La portée de ces nouvelles théories est considérable. En particulier, elles ont fortement contribué à déplacer le centre d'intérêt de la géométrie [théorique], en le transportant du contenu vers la structure, de la vérité extrinsèque des propositions isolées vers la cohérence interne du système total. La somme des angles d'un triangle est-elle égale, inférieure ou supérieure à deux angles droits ? Des trois cas concevables, un géomètre ancien eût répondu que le premier était vrai, les deux autres faux. Pour un moderne, il s'agit là de trois théorèmes distincts, qui ne s'excluent mutuellement qu'à l'intérieur d'un même système, selon que le nombre des parallèles est postulé égal, supérieur ou inférieur à un. (…)

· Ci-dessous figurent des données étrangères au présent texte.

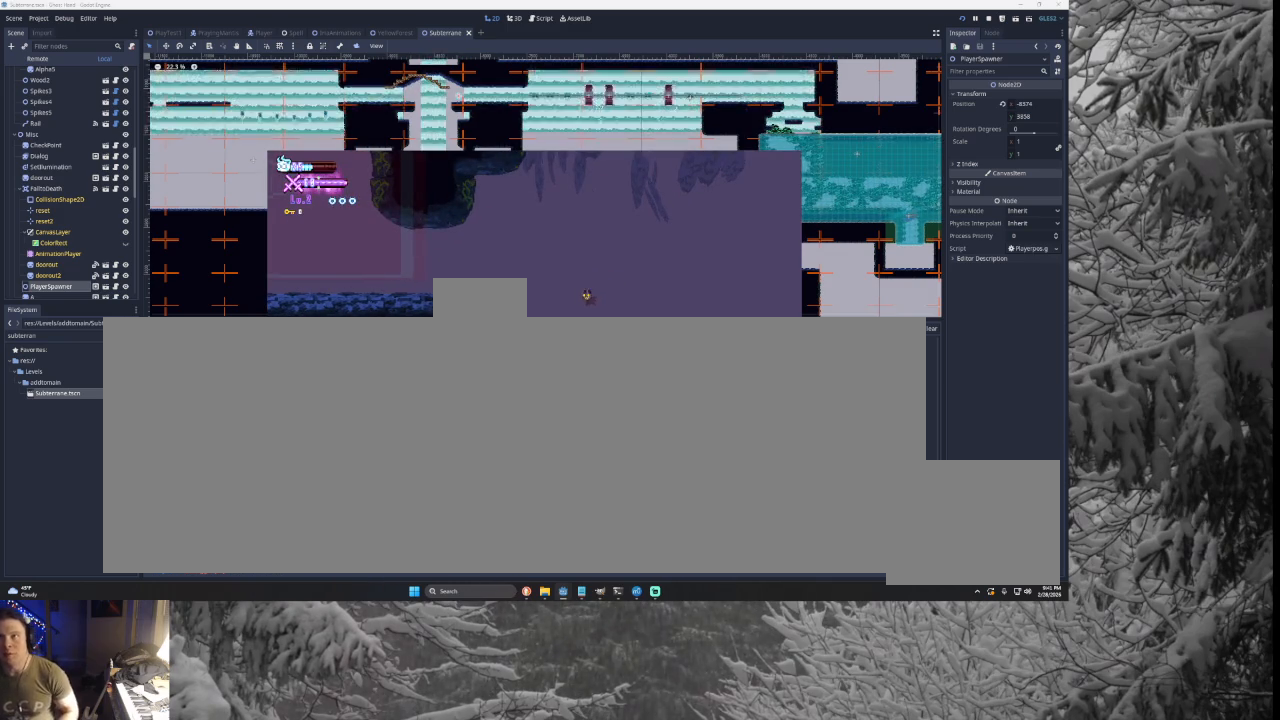
{"buttons": [], "left_stick": "center", "right_stick": "center", "events": []}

L'idée ainsi apparue à l'occasion de la théorie des parallèles doit naturellement s'étendre à l'ensemble des postulats. On voit alors se dissocier les deux aspects de la vérité géométrique, jusque-là intimement mêlés dans une union étonnante. Un théorème de géométrie était à la fois un renseignement sur les choses et une construction de l'esprit, une loi de physique et une pièce d'un système logique, une vérité de fait et une vérité de raison. De ces couples paradoxaux, la géométrie théorique laisse maintenant décidément tomber le premier élément, qu'elle renvoie à la géométrie appliquée. Il n'y a plus, pour les théorèmes, de vérité séparée et pour ainsi dire atomique : leur vérité, c'est seulement leur intégration au système, et c'est pourquoi des théorèmes incompatibles entre eux peuvent également être vrais, pourvu qu'on les rapporte à des systèmes différents. Quant aux systèmes eux-mêmes, il n'est plus question pour eux de vérité ou de fausseté, sinon au sens logique de la cohérence ou de la contradiction interne. Les principes qui les commandent sont de simples hypothèses, dans l'acception mathématique de ce terme : ils sont seulement posés, et non affirmés; non pas douteux, comme les conjectures du physicien, mais situés par-delà le vrai et le faux, comme une décision ou une convention. La vérité mathématique prend ainsi un caractère global : c'est celle d'une vaste implication, où la conjonction de tous les principes constitue l'antécédent, et celle de tous les théorèmes le conséquent.